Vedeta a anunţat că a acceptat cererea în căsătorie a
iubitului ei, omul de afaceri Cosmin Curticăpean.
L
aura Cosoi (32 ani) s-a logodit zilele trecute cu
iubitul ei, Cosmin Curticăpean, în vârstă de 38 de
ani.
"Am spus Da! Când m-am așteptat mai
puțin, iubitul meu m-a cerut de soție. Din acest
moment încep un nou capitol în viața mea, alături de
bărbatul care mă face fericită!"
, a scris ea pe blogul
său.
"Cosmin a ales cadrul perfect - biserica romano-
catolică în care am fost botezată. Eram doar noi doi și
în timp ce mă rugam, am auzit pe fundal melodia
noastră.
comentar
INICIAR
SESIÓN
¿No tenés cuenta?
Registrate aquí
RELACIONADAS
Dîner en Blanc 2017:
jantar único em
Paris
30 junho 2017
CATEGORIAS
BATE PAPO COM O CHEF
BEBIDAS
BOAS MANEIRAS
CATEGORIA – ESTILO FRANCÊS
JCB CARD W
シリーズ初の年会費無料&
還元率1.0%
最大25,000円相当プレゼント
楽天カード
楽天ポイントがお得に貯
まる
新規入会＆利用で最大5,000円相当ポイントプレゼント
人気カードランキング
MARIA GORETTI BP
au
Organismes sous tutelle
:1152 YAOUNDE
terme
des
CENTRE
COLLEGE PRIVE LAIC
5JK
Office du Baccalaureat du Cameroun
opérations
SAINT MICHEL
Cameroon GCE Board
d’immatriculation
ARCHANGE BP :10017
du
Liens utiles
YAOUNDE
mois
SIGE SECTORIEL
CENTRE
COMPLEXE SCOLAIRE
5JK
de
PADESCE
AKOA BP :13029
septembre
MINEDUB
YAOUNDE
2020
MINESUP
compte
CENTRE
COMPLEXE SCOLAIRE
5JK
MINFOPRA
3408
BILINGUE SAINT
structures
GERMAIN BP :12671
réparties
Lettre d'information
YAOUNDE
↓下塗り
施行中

········

▶ **EXERCISE**: Each line must be set down again exactly as above, with no line omitted.

▶ **SOLUTION TO THE EXERCISE**:
Vedeta a anunţat că a acceptat cererea în căsătorie a
iubitului ei, omul de afaceri Cosmin Curticăpean.
L
aura Cosoi (32 ani) s-a logodit zilele trecute cu
iubitul ei, Cosmin Curticăpean, în vârstă de 38 de
ani.
"Am spus Da! Când m-am așteptat mai
puțin, iubitul meu m-a cerut de soție. Din acest
moment încep un nou capitol în viața mea, alături de
bărbatul care mă face fericită!"
, a scris ea pe blogul
său.
"Cosmin a ales cadrul perfect - biserica romano-
catolică în care am fost botezată. Eram doar noi doi și
în timp ce mă rugam, am auzit pe fundal melodia
noastră.
comentar
INICIAR
SESIÓN
¿No tenés cuenta?
Registrate aquí
RELACIONADAS
Dîner en Blanc 2017:
jantar único em
Paris
30 junho 2017
CATEGORIAS
BATE PAPO COM O CHEF
BEBIDAS
BOAS MANEIRAS
CATEGORIA – ESTILO FRANCÊS
JCB CARD W
シリーズ初の年会費無料&
還元率1.0%
最大25,000円相当プレゼント
楽天カード
楽天ポイントがお得に貯
まる
新規入会＆利用で最大5,000円相当ポイントプレゼント
人気カードランキング
MARIA GORETTI BP
au
Organismes sous tutelle
:1152 YAOUNDE
terme
des
CENTRE
COLLEGE PRIVE LAIC
5JK
Office du Baccalaureat du Cameroun
opérations
SAINT MICHEL
Cameroon GCE Board
d’immatriculation
ARCHANGE BP :10017
du
Liens utiles
YAOUNDE
mois
SIGE SECTORIEL
CENTRE
COMPLEXE SCOLAIRE
5JK
de
PADESCE
AKOA BP :13029
septembre
MINEDUB
YAOUNDE
2020
MINESUP
compte
CENTRE
COMPLEXE SCOLAIRE
5JK
MINFOPRA
3408
BILINGUE SAINT
structures
GERMAIN BP :12671
réparties
Lettre d'information
YAOUNDE
↓下塗り
施行中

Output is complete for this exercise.